Exercise directions
Find every line in the records that contains the word "date", and copy each of those lines in full.

Records for the task
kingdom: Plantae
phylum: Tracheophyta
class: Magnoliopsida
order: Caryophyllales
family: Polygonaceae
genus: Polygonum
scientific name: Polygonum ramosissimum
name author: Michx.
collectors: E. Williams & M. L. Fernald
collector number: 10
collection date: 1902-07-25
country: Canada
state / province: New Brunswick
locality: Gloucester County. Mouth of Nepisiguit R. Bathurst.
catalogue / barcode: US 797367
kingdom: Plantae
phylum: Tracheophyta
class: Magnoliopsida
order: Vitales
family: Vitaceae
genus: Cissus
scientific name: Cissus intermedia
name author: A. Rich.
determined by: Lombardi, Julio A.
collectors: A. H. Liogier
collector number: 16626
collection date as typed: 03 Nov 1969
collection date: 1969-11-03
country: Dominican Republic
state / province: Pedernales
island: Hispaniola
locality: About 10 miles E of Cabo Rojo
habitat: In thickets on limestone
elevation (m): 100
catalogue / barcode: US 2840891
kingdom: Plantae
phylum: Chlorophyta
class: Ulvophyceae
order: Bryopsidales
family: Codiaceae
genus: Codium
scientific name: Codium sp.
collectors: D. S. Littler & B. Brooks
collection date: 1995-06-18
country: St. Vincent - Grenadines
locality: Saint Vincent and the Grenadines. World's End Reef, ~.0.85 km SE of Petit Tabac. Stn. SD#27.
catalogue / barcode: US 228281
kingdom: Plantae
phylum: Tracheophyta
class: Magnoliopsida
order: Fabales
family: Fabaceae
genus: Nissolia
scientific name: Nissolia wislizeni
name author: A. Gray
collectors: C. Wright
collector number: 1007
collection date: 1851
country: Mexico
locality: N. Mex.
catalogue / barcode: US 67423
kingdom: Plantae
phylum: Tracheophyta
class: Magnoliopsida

Reply
collection date: 1902-07-25
collection date as typed: 03 Nov 1969
collection date: 1969-11-03
collection date: 1995-06-18
collection date: 1851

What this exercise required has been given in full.